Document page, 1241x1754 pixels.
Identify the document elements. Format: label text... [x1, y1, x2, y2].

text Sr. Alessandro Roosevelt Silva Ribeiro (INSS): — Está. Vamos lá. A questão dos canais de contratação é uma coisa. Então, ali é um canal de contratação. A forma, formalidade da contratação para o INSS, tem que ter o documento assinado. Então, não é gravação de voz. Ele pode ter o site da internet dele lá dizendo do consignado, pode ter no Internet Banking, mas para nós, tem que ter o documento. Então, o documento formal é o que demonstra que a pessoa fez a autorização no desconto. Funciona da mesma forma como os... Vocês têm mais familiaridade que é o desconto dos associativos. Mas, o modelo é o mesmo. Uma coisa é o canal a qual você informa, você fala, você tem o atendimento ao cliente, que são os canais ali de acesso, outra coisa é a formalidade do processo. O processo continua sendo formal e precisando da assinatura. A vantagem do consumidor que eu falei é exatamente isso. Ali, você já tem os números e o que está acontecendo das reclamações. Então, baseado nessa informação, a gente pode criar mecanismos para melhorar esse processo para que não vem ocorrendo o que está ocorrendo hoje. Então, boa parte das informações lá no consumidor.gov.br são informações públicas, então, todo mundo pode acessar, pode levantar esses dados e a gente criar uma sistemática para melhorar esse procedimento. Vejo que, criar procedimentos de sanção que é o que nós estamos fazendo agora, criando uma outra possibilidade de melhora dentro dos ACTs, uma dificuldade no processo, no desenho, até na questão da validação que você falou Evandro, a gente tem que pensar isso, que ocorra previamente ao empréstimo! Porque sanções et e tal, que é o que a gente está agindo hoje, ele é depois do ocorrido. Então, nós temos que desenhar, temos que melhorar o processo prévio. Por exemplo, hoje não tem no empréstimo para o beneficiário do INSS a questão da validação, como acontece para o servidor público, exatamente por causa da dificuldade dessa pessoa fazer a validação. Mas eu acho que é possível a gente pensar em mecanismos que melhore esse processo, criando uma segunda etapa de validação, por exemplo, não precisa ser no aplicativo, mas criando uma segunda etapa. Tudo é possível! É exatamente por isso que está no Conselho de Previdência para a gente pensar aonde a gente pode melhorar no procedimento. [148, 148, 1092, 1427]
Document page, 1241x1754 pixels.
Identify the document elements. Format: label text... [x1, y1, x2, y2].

ACTIVITY: When you copy the material, keep every line exactly as it stands.

RESULT FOR THIS TASK:
Document page, 1241x1754 pixels.
Identify the document elements. Format: label text... [x1, y1, x2, y2].

text Sr. Alessandro Roosevelt Silva Ribeiro (INSS): — Está. Vamos lá. A questão dos canais de contratação é uma coisa. Então, ali é um canal de contratação. A forma, formalidade da contratação para o INSS, tem que ter o documento assinado. Então, não é gravação de voz. Ele pode ter o site da internet dele lá dizendo do consignado, pode ter no Internet Banking, mas para nós, tem que ter o documento. Então, o documento formal é o que demonstra que a pessoa fez a autorização no desconto. Funciona da mesma forma como os... Vocês têm mais familiaridade que é o desconto dos associativos. Mas, o modelo é o mesmo. Uma coisa é o canal a qual você informa, você fala, você tem o atendimento ao cliente, que são os canais ali de acesso, outra coisa é a formalidade do processo. O processo continua sendo formal e precisando da assinatura. A vantagem do consumidor que eu falei é exatamente isso. Ali, você já tem os números e o que está acontecendo das reclamações. Então, baseado nessa informação, a gente pode criar mecanismos para melhorar esse processo para que não vem ocorrendo o que está ocorrendo hoje. Então, boa parte das informações lá no consumidor.gov.br são informações públicas, então, todo mundo pode acessar, pode levantar esses dados e a gente criar uma sistemática para melhorar esse procedimento. Vejo que, criar procedimentos de sanção que é o que nós estamos fazendo agora, criando uma outra possibilidade de melhora dentro dos ACTs, uma dificuldade no processo, no desenho, até na questão da validação que você falou Evandro, a gente tem que pensar isso, que ocorra previamente ao empréstimo! Porque sanções et e tal, que é o que a gente está agindo hoje, ele é depois do ocorrido. Então, nós temos que desenhar, temos que melhorar o processo prévio. Por exemplo, hoje não tem no empréstimo para o beneficiário do INSS a questão da validação, como acontece para o servidor público, exatamente por causa da dificuldade dessa pessoa fazer a validação. Mas eu acho que é possível a gente pensar em mecanismos que melhore esse processo, criando uma segunda etapa de validação, por exemplo, não precisa ser no aplicativo, mas criando uma segunda etapa. Tudo é possível! É exatamente por isso que está no Conselho de Previdência para a gente pensar aonde a gente pode melhorar no procedimento. [148, 148, 1092, 1427]
Document page, 1241x1754 pixels.
Identify the document elements. Format: label text... [x1, y1, x2, y2].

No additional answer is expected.